Embrace the Elephant’s Technology

This is about researching and learning where the elephant is going with their new competitive market offering, and making investments that strengthen your partnership with the elephant.  There are many different ways to embrace the elephant – such as learning what solutions are being pursued and not pursued so you can invest in complementary solutions.  This could mean shifting R&D to niche solutions the elephant is not currently pursuing – but their customers will need.  This potentially sets you up to be acquired by the elephant in the future too (which I have seen happen a number of times). This could mean building up your integration services capabilities so you can profit on helping customers use both your and the elephant’s solutions together. This strategy is not easy to execute on if the elephant’s acquisition overlaps with most of your solutions.

Embrace the Elephant’s Sales Partner

If you are already a “tertiary” player in the market the elephant has just decided to enter – you are not the number 1 of number 2 player – do you have a clear and compelling technology advantage that will enable you to compete head to head with the elephant?  If not, you should consider repositioning your business to deliver Sales and Services for the elephant – evolving away from being a developer of commercial software.  This is can be a very emotional and difficult decision to make – giving up development of a code base that has been “your baby” for a number of years. If you already have a significant revenue stream from services, this change from software developer to sales and services provider may actually not be all that hard to make.  You have valuable customer relationships, a broad understanding of your customer’s needs, and deep solutions expertise.  These are exactly the skills and assets the elephant will value most as it invests in developing their entrance into what for them is a new market. At Autodesk, many of our largest and most profitable VARs started as software development partners – but later repositioned their business as a sales and services organization as Autodesk extended its product line into several vertical markets.  I know several partners that became quite wealthy pursuing this strategy – truly turning sour lemons into lemonade.

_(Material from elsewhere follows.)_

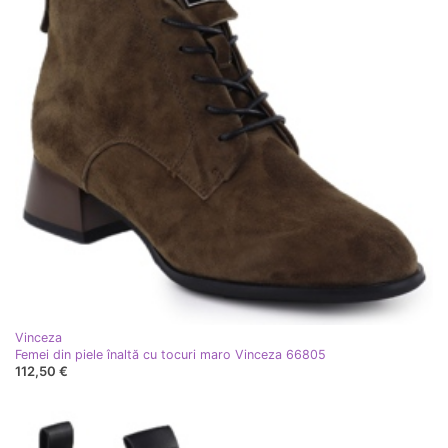
Vinceza
Femei din piele înaltă cu tocuri maro Vinceza 66805
112,50 €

Aggressively Compete with the Elephant Fight

Most elephants will continue to provide software partners basic support even though they have become competitors - so you likely will have continued access to the elephant’s technology you need to compete with the elephant.  For example, both Autodesk and Microsoft continue to partner with companies they also compete with.  Competing with an elephant is hard – but there are successes from time to time. Anyone remember Microsoft Money going after Intuit’s Quicken?  Intuit won that battle against the much larger Microsoft.  This strategy could also lead to acquisition discussions with the elephant’s competitors and even some day with the elephant itself.

Go Elsewhere

This is all about changing the direction of your company to pursue different markets where there is no elephant – typically going after a market niche or developing a specialized services business.  This can also mean selling your business to the highest bidder and using the money to retire or start a whole new business.

So…

Don’t Wait

Every company that dances with an elephant needs to spend a bit of time thinking about what they would do if the elephant became their competition.  This doesn’t need to be a detailed plan. It is a healthy exercise that forces you to think through where you are going with your business long term.  Just a wee bit of “disaster planning” can really pay off later – such as positioning your company to be the company the elephant acquires – or enabling you to quickly act upon an elephant’s acquisition of a competitor in a thoughtful effective way that best protects your people, your assets and your customers.